If we project back 10 years, the story was all about finance companies.  Today, it is all about the construction industry.  A common refrain is: How can a building firm go bust while at the same time we're experiencing a record construction sector boom?

The list of collapses makes for sorry reading with established names leaving mountains of debt and trails of unpaid creditors.  This in an industry which is clearly suffering from structural issues of its own.  Names like Mainzeal, Stonewood, Ebert and most recently Arrow are all in or will shortly be in liquidation.  A number of wider market issues such as the recent litigation involving the directors of Mainzeal have and will continue to flow from these collapses - the simple truth being that none of the business rehabilitation principles sitting behind our voluntary administration regime will ever assist a construction firm once it is completely on its knees.

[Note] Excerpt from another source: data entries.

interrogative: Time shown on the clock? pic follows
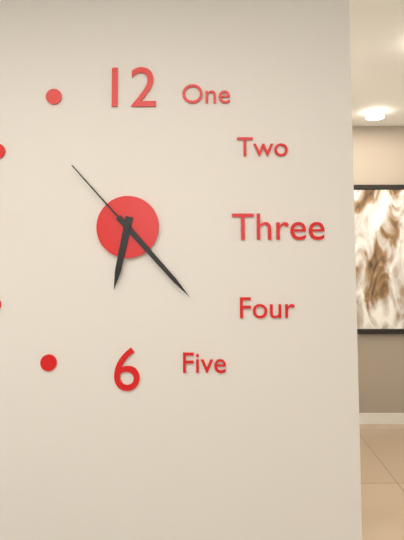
6:23:53
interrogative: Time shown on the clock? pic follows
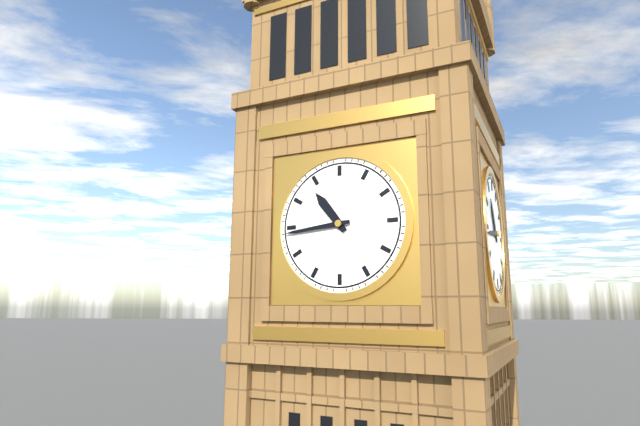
10:44
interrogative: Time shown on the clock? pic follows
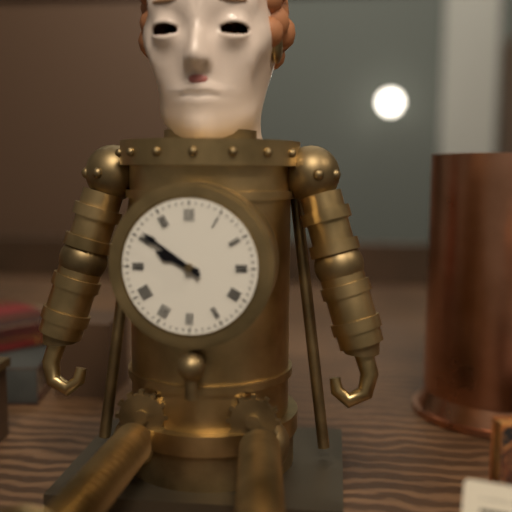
9:51
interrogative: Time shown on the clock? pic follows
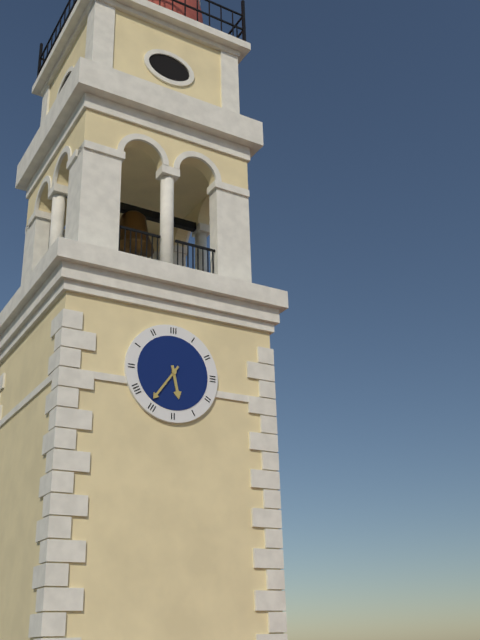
5:36
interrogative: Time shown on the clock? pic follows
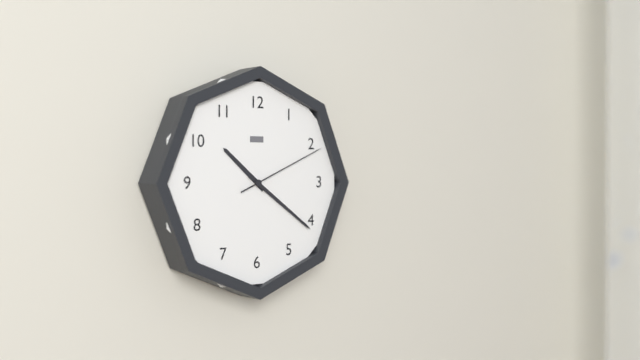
10:21:11
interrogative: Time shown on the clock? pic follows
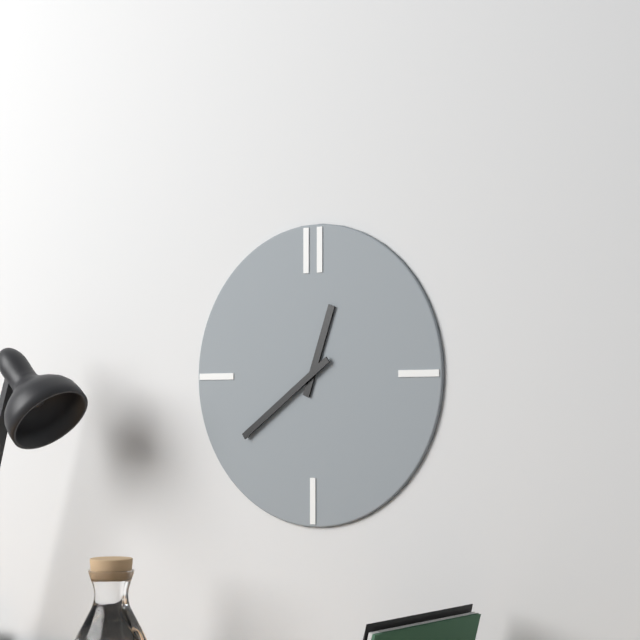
12:39
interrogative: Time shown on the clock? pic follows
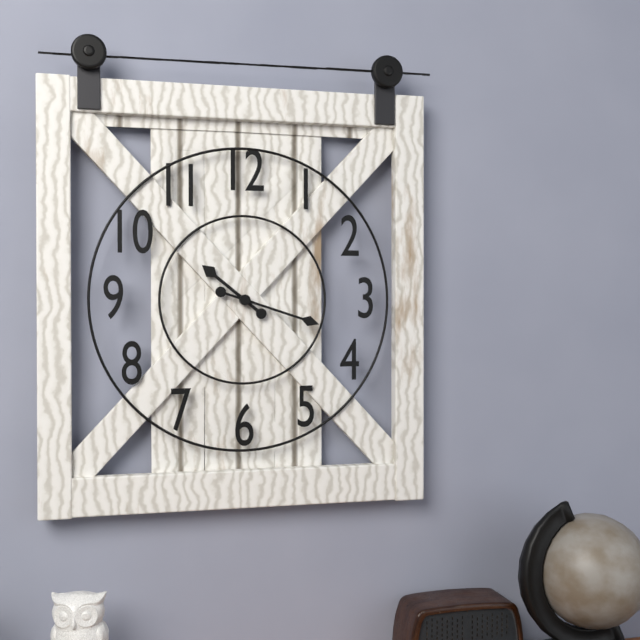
10:18
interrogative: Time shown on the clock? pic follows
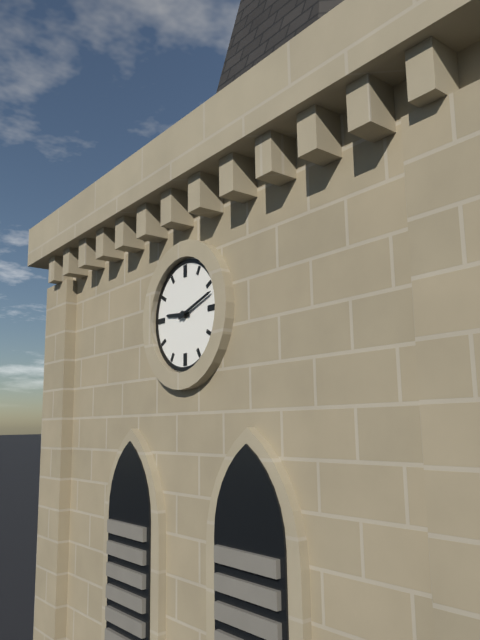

On any large scale project, the first question financiers are now asking is around capability of the builder.  Once upon a time, that first question may have focused on equity in the project and therein would appear to lie an important aspect of the current problems we have been seeing. 

 

Many of the construction firm collapses show firms had been operating on 'fixed price' contracts.  Couple that with ever compressed margins resulting from price escalation and firms have been found to have very little margin for error.  When those margins are at their slimmest is the time when directors may be asked to face into the most difficult decisions of their boardroom careers.  The cry for increased vigilance around construction board tables has never been more acute than now.

 

In response to various market failures, the Ministry of Business, Innovation and Employment (MBIE) is to be congratulated for releasing its building sector reform paper inviting consultation in the building sector - with a key aim being of ensuring that if things do happen to go wrong, there are 'fairer outcomes'.  The paper however fails to adequately address what most of us know and that is that all parts of the building and construction market be they construction firms, principals, subcontractors or end purchasers, are in almost every case funded by banks and other funders.  While a general invitation to join the conversation has been extended by MBIE, given that key decisions around construction industry failures are very often driven by the funders, it is imperative that they are afforded a prominent voice in the consultation process.  A lot of 'rear view mirror' knowledge can also be passed on from the experiences of those insolvency professionals and lawyers who, as the ambulances at the bottom of the construction pile, are there to undertake the investigation and clean up.

 

The MBIE discussion paper notes that the major changes made to the Construction Contracts Act in March 2017 were broadly designed to strengthen protections for subcontractors.  The changes were thought at the time to be the optimal legislative response for addressing unfairness in the handling of subcontractor retentions in particular, but regrettably that legislation appears to have missed its mark. 

 

While the concept of a 'trust' is well understood, the trust actually formed upon a retention being made (or to be made) seems to have largely fallen into a 'no-man's land'.  Funders initially reacted by amending covenant packages requiring that principals and contractors covenant that they will comply with the amended legislation - an attempt not to get drawn in to the bowels of the regime, and who could blame them.  More recently, as the number of collapses in the market has increased, financiers have been more inclined to insist on seeing the establishment of retention trusts in separate retentions trust accounts.  It is regrettable that the legislation did not provide for this at the outset.  The result has been to force parties into costly court applications for determining things like how retentions monies are to be dealt with and distributed and in the case of Ebert, how the legitimate cost of managing such a process was to have been properly borne.

 

While a tidy up of the retentions regime will be a big step forward in providing some additional level of confidence for the industry, a wider conversation aimed at understanding what a 'fairer' market might look like would also be of ultimate benefit for all industry stakeholders.